COSC 3332 Computer Organization and Architecture
Course Objectives
Differentiate between computer organization and architecture.
Understand common measurement units in computer systems.
Appreciate the evolution of computers.
Understand the layered structure of computers.
Explain the von Neumann architecture and functions of key components.
Computer Systems
Main Components
Processor: Executes programs.
Memory: Stores data and programs.
I/O Mechanism: Transfers data to/from the external environment.
Computer Organization vs. Architecture
Organization: Physical aspects (circuit design, control signals, memory types).
Architecture: Logical aspects as perceived by the programmer (instruction sets, formats, data types).
Computer Measurement Units
Frequency and Storage
Hertz (Hz): Clock cycles per second.
Byte: 1KB = 2^{10} Bytes; 1MB = 2^{20} Bytes.

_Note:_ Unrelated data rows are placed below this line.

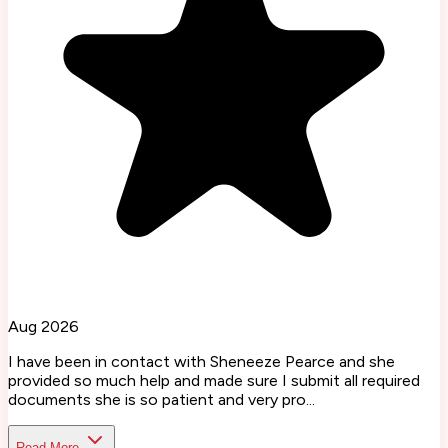
Aug 2026
I have been in contact with Sheneeze Pearce and she
provided so much help and made sure I submit all required
documents she is so patient and very pro...
Read More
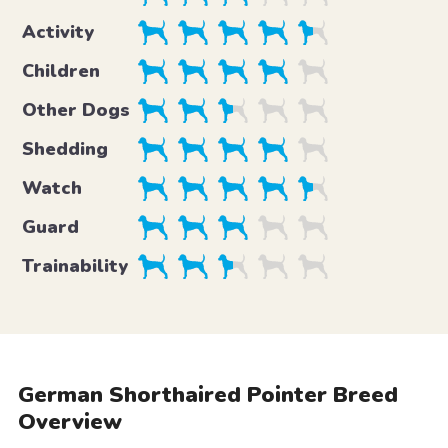
Activity
Children
Other Dogs
Shedding
Watch
Guard
Trainability
German Shorthaired Pointer Breed
Overview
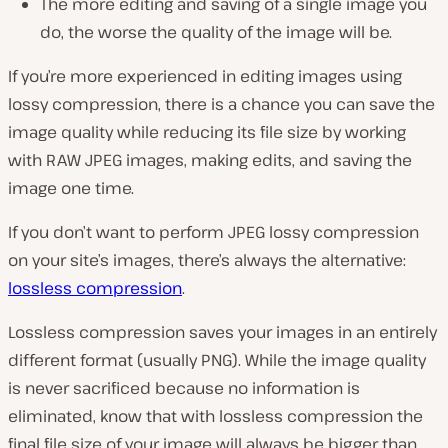
The more editing and saving of a single image you
do, the worse the quality of the image will be.
If you’re more experienced in editing images using
lossy compression, there is a chance you can save the
image quality while reducing its file size by working
with RAW JPEG images, making edits, and saving the
image one time.
If you don’t want to perform JPEG lossy compression
on your site’s images, there’s always the alternative:
lossless compression
.
Lossless compression saves your images in an entirely
different format (
usually PNG
). While the image quality
is never sacrificed because no information is
eliminated, know that with lossless compression the
final file size of your image will always be bigger than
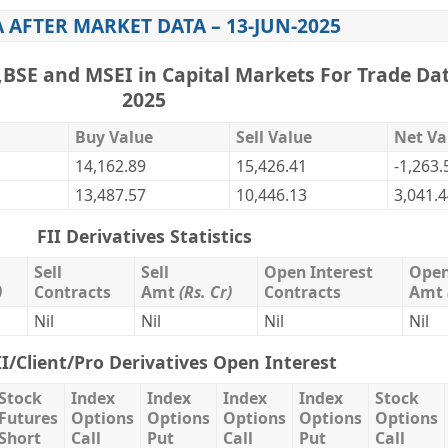
A AFTER MARKET DATA – 13-JUN-2025
,BSE and MSEI in Capital Markets For Trade Dat
2025
Buy Value
Sell Value
Net Va
14,162.89
15,426.41
-1,263.
13,487.57
10,446.13
3,041.
FII Derivatives Statistics
Sell
Sell
Open Interest
Open
)
Contracts
Amt
(Rs. Cr)
Contracts
Amt
Nil
Nil
Nil
Nil
II/Client/Pro Derivatives Open Interest
Stock
Index
Index
Index
Index
Stock
Futures
Options
Options
Options
Options
Options
Short
Call
Put
Call
Put
Call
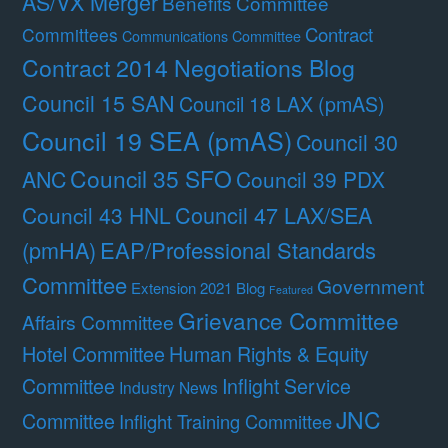
AS/VX Merger
Benefits Committee
Contract
Committees
Communications Committee
Contract 2014 Negotiations Blog
Council 15 SAN
Council 18 LAX (pmAS)
Council 19 SEA (pmAS)
Council 30
Council 35 SFO
ANC
Council 39 PDX
Council 47 LAX/SEA
Council 43 HNL
(pmHA)
EAP/Professional Standards
Committee
Government
Extension 2021 Blog
Featured
Grievance Committee
Affairs Committee
Hotel Committee
Human Rights & Equity
Committee
Inflight Service
Industry News
JNC
Committee
Inflight Training Committee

Measurements for memory: RAM in MB, Disk storage in GB/TB.
Metric Prefixes
Common prefixes include: Kilo (10^3), Mega (10^6), Giga (10^9), Tera (10^{12}).
Computer Memory
Types:
Volatile (loses data on power off) vs Non-Volatile (retains data).
Secondary storage (HDDs/SSDs) impacts data/program storage capability.

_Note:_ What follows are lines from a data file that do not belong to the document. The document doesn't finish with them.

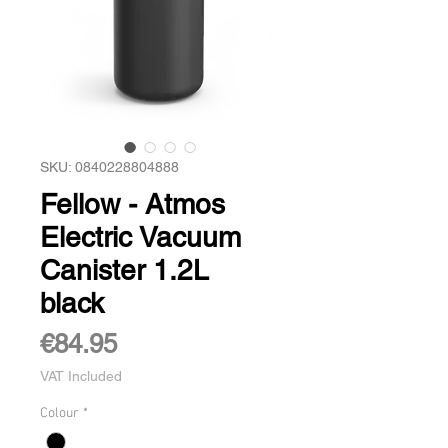
SKU: 0840228804888
Fellow - Atmos
Electric Vacuum
Canister 1.2L
black
Price
€84.95
VAT Included
Colour
*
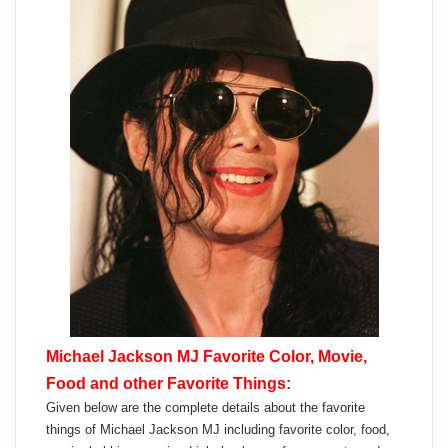
Michael Jackson MJ Favorite Color, Movie,
Food and other Favorite Things:
Given below are the complete details about the favorite
things of Michael Jackson MJ including favorite color, food,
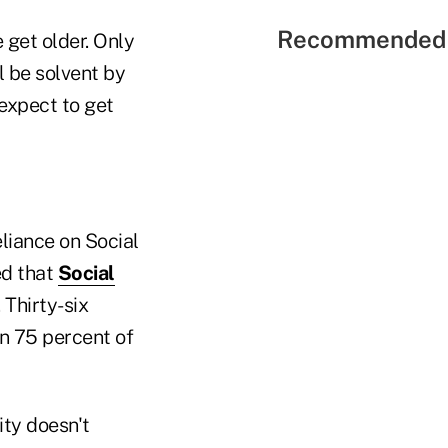
Recommended 
e get older. Only
l be solvent by
expect to get
eliance on Social
ed that
Social
 Thirty-six
n 75 percent of
ity doesn't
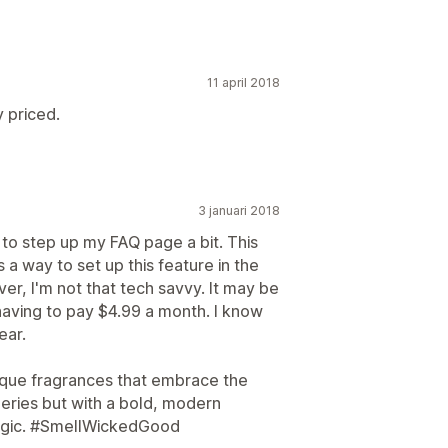
11 april 2018
y priced.
3 januari 2018
g to step up my FAQ page a bit. This
 a way to set up this feature in the
r, I'm not that tech savvy. It may be
having to pay $4.99 a month. I know
ear.
que fragrances that embrace the
eries but with a bold, modern
 magic. #SmellWickedGood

Cache memory: Faster than RAM, divided into L1 and L2.
Input/Output Devices
Input: Keyboard, mouse, scanner, etc.
Output: Monitor, printer, speakers.
Historical Development of Computers
Generations
Mechanical Calculating Machines (1642 - 1945)

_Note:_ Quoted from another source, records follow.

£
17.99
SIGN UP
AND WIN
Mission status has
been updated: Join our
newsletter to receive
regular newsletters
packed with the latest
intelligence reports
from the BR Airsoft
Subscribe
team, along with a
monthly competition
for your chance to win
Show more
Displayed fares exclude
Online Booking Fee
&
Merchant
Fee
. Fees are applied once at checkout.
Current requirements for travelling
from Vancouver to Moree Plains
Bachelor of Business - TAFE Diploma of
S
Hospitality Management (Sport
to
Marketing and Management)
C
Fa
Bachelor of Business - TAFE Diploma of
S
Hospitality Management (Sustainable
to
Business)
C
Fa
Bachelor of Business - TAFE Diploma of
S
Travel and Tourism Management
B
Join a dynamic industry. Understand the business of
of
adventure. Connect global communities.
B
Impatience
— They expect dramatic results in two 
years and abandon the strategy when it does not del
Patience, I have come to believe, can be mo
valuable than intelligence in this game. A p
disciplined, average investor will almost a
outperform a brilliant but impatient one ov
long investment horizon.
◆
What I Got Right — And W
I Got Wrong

Vacuum Tube Computers (1945 - 1953): E.g., ENIAC
Transistorized Computers (1954 - 1965): E.g., IBM 7094
Integrated Circuit Computers (1965 - 1980) and VLSI Computers (1980-present).
Von Neumann Architecture
Concept of storing programs and data in the same memory.
Components:
CPU
Main Memory
I/O system
Von Neumann bottleneck: Single data path between CPU and memory.
Non-Von Neumann Models
Alternatives include parallel processing, genetic computers, quantum computers, dataflow systems.
Conclusion
Overview sets the foundation for deeper exploration in subsequent courses on computer organization and architecture.